CHRIS KOENIG looks at the life of Sir George Downing, who was an ally of Cromwell then Charles II at Oxford

Among the assembled dignitaries at the fourth Parliament called by that wily old monarch Charles II in Oxford's Bodleian Library was Sir George Downing, after whom the Prime Minister's residence in London is named.

In an amoral age of fiercely shifting allegiancies, he stood out as a particularly barefaced turncoat. During the Commonwealth he acted as Cromwell's adviser on foreign affairs with a special mission to try and bring about a sort of European union of all the Protestant powers.

Included in his foreign activities of course would have been the job of harassing poor, poverty-stricken Charles II from state to state during his years of exile, under the direction of Cromwell's feared spy master John Thurloe.

Extraordinary therefore to see Downing not only at the king's side in Oxford at the restoration, but created a baronet too.

The trick he pulled was to put his contacts and skills acquired under Thurloe at the king's service. He started hunting down those so-called Regicides - the 59 people who had signed the death warrant of Charles I - who had fled abroad at the Restoration.

One he failed to catch was Sir Edmund Ludlow, a former student of that particularly Royalist college, Trinity, Oxford, which had been one of the first to offer up its silver to be melted down and spent in the Royalist cause of Charles I. He died in Vevey, Switzerland, after writing his memoirs which are now valuable for historians.

John Thurloe, we now know, was allowed to live out his life near Great Milton thanks to secrets he knew concerning the king's own Catholicism. In this he had the advantage over another Oxfordshire regicide, Adrian Scrope, of Wormsley, who was hanged drawn and quartered.
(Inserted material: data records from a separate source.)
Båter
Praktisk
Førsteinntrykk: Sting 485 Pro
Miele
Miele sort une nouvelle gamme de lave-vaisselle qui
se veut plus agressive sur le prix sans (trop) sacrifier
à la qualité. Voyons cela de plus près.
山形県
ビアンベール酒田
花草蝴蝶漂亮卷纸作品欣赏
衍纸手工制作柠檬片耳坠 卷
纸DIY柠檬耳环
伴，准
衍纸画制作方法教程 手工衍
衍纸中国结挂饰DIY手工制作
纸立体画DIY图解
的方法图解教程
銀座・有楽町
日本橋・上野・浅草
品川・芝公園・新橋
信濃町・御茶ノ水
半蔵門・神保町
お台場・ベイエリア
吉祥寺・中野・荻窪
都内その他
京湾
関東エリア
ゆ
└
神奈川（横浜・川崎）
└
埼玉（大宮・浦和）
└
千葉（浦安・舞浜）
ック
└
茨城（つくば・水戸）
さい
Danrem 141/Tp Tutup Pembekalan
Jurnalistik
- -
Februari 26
In any case, this Oxford Parliament was the last that Charles II called. Thereafter he managed without, thanks largely to a secret financial deal with his cousin Louis XIV, agreed at the secret Treaty of Dover, under the terms of which the French king paid him money in exchange for guaranteeing the Catholic succession.

He felt secure enough in Oxford to sit on his throne in Convocation House and pronounce: "I have the law and reason and all right-thinking men on my side; I have the Church (pointing at the bench of bishops) and nothing will ever separate us."
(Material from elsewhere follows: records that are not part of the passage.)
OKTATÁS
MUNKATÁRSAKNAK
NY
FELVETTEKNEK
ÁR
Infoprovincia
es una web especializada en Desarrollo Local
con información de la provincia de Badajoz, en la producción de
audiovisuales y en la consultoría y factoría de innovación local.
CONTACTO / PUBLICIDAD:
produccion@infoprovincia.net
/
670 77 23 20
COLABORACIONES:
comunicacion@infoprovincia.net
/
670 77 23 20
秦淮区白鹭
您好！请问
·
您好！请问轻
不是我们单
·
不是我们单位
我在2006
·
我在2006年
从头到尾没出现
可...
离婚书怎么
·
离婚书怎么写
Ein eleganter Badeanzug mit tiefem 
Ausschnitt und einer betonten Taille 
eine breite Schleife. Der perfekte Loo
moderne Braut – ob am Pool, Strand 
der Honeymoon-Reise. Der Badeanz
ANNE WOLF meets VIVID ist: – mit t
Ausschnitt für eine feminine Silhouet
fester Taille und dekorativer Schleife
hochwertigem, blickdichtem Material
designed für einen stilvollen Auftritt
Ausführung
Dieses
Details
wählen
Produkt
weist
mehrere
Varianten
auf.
Tory Oxford, of course, supported the succession of Charles's Catholic brother James, as opposed to his son Monmouth, whose legitimacy was the subject of much debate. Sitting in 1683, two years before the death of Charles II, the Convocation of Oxford University declared against authors of pro-Monmouth books and leaflets, describing them as "false, seditious and impious, and most of them . . . also heretical and blasphemous". It declared itself against "certain pernicious books and their damnable doctrines".

As for Sir George Downing, his greed and treachery made him unpopular with almost everyone with whom he worked. But he was a past master at seeing where the shifting political sands were heading and flattering the right people.

But does the fact that he endowed a college in Cromwellian Cambridge rather than Royalist Oxford indicate where his true feelings lay?

As for Downing Street, where prime ministers and chancellors of the exchequer have lived since the early 18th century, Sir George built it. He was a speculative builder as well as an opportunist politician.